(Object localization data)
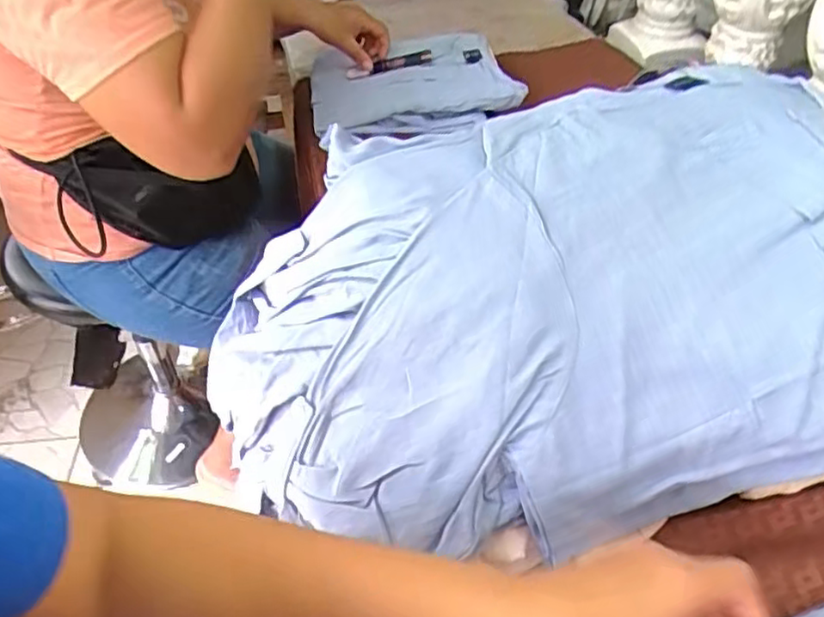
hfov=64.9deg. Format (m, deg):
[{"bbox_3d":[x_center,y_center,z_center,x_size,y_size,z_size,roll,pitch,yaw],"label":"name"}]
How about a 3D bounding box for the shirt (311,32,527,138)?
[{"bbox_3d":[-0.012,-0.324,0.896,0.262,0.043,0.232,-9,45,-8],"label":"shirt"}]

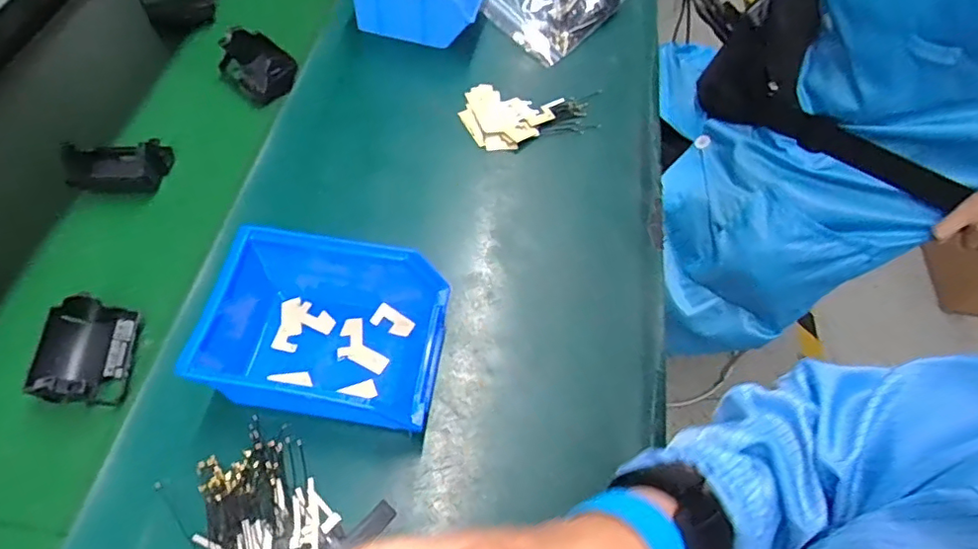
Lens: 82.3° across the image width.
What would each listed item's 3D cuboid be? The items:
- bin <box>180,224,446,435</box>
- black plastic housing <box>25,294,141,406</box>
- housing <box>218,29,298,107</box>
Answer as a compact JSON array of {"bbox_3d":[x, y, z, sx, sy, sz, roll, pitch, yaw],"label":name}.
[{"bbox_3d":[-0.106,0.035,0.375,0.145,0.072,0.110,7,56,2],"label":"bin"},{"bbox_3d":[-0.286,0.055,0.391,0.055,0.036,0.077,-6,56,-6],"label":"black plastic housing"},{"bbox_3d":[-0.233,-0.213,0.555,0.083,0.033,0.054,39,63,22],"label":"housing"}]

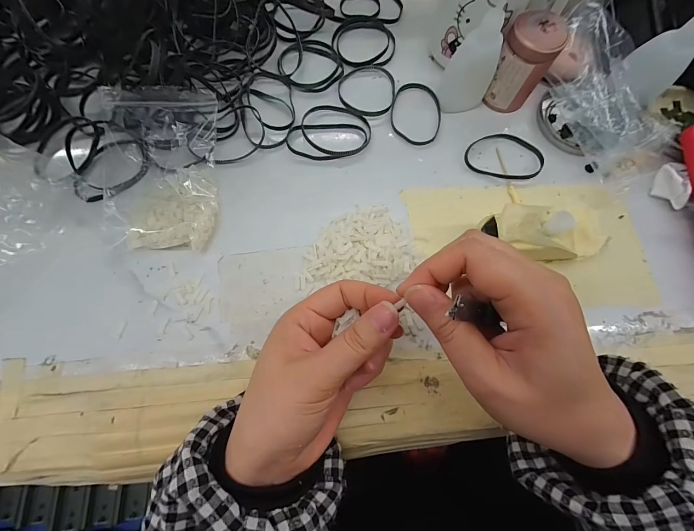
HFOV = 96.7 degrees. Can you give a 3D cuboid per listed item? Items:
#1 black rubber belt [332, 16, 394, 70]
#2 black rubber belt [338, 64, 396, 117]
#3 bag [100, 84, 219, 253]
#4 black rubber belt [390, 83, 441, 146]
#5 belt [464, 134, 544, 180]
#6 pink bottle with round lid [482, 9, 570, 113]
[{"bbox_3d":[0.017,-0.229,0.315,0.063,0.005,0.060,-5,76,-3],"label":"black rubber belt"},{"bbox_3d":[0.019,-0.172,0.300,0.056,0.004,0.063,5,76,0],"label":"black rubber belt"},{"bbox_3d":[-0.162,-0.086,0.265,0.094,0.018,0.153,-5,76,-3],"label":"bag"},{"bbox_3d":[0.066,-0.145,0.295,0.048,0.004,0.064,9,76,1],"label":"black rubber belt"},{"bbox_3d":[0.146,-0.102,0.283,0.070,0.009,0.046,15,76,2],"label":"belt"},{"bbox_3d":[0.154,-0.178,0.274,0.044,0.066,0.038,35,77,7],"label":"pink bottle with round lid"}]

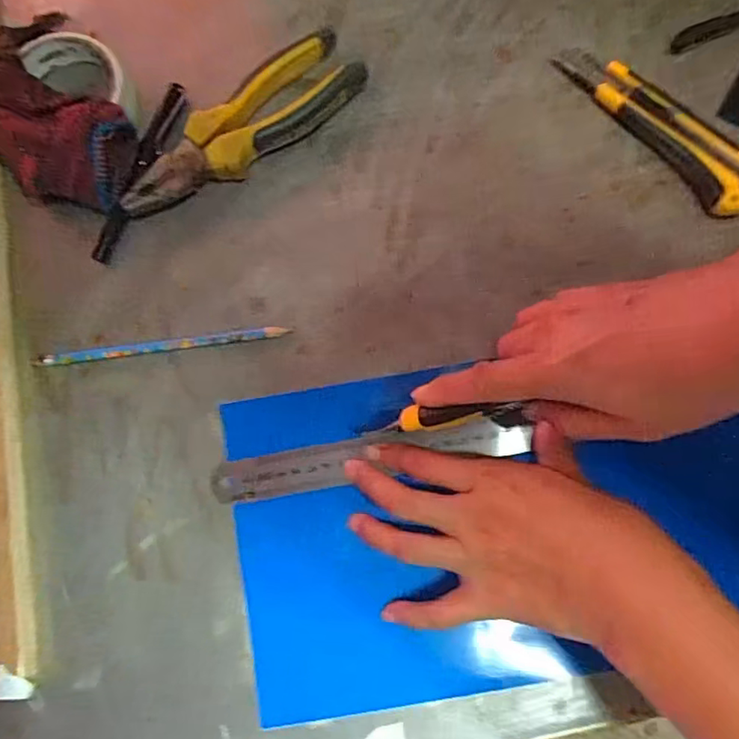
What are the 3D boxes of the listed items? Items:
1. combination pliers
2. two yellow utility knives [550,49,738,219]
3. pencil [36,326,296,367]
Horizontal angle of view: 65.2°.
[{"bbox_3d":[-0.087,-0.166,0.404,0.187,0.017,0.056,-42,96,-6],"label":"combination pliers"},{"bbox_3d":[0.202,-0.174,0.405,0.042,0.023,0.167,-42,81,-6],"label":"two yellow utility knives"},{"bbox_3d":[-0.139,-0.017,0.389,0.167,0.006,0.009,-8,79,0],"label":"pencil"}]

EXERCISE: Make an exact copy of the records above, with the pictures left out.

RESULT OF THIS TASK:
hfov=64.9deg. Format (m, deg):
[{"bbox_3d":[x_center,y_center,z_center,x_size,y_size,z_size,roll,pitch,yaw],"label":"name"}]
How about a 3D bounding box for the shirt (311,32,527,138)?
[{"bbox_3d":[-0.012,-0.324,0.896,0.262,0.043,0.232,-9,45,-8],"label":"shirt"}]

Lens: 82.3° across the image width.
What would each listed item's 3D cuboid be? The items:
- bin <box>180,224,446,435</box>
- black plastic housing <box>25,294,141,406</box>
- housing <box>218,29,298,107</box>
Answer as a compact JSON array of {"bbox_3d":[x, y, z, sx, sy, sz, roll, pitch, yaw],"label":name}.
[{"bbox_3d":[-0.106,0.035,0.375,0.145,0.072,0.110,7,56,2],"label":"bin"},{"bbox_3d":[-0.286,0.055,0.391,0.055,0.036,0.077,-6,56,-6],"label":"black plastic housing"},{"bbox_3d":[-0.233,-0.213,0.555,0.083,0.033,0.054,39,63,22],"label":"housing"}]

HFOV = 96.7 degrees. Can you give a 3D cuboid per listed item? Items:
#1 black rubber belt [332, 16, 394, 70]
#2 black rubber belt [338, 64, 396, 117]
#3 bag [100, 84, 219, 253]
#4 black rubber belt [390, 83, 441, 146]
#5 belt [464, 134, 544, 180]
#6 pink bottle with round lid [482, 9, 570, 113]
[{"bbox_3d":[0.017,-0.229,0.315,0.063,0.005,0.060,-5,76,-3],"label":"black rubber belt"},{"bbox_3d":[0.019,-0.172,0.300,0.056,0.004,0.063,5,76,0],"label":"black rubber belt"},{"bbox_3d":[-0.162,-0.086,0.265,0.094,0.018,0.153,-5,76,-3],"label":"bag"},{"bbox_3d":[0.066,-0.145,0.295,0.048,0.004,0.064,9,76,1],"label":"black rubber belt"},{"bbox_3d":[0.146,-0.102,0.283,0.070,0.009,0.046,15,76,2],"label":"belt"},{"bbox_3d":[0.154,-0.178,0.274,0.044,0.066,0.038,35,77,7],"label":"pink bottle with round lid"}]

What are the 3D boxes of the listed items? Items:
1. combination pliers
2. two yellow utility knives [550,49,738,219]
3. pencil [36,326,296,367]
Horizontal angle of view: 65.2°.
[{"bbox_3d":[-0.087,-0.166,0.404,0.187,0.017,0.056,-42,96,-6],"label":"combination pliers"},{"bbox_3d":[0.202,-0.174,0.405,0.042,0.023,0.167,-42,81,-6],"label":"two yellow utility knives"},{"bbox_3d":[-0.139,-0.017,0.389,0.167,0.006,0.009,-8,79,0],"label":"pencil"}]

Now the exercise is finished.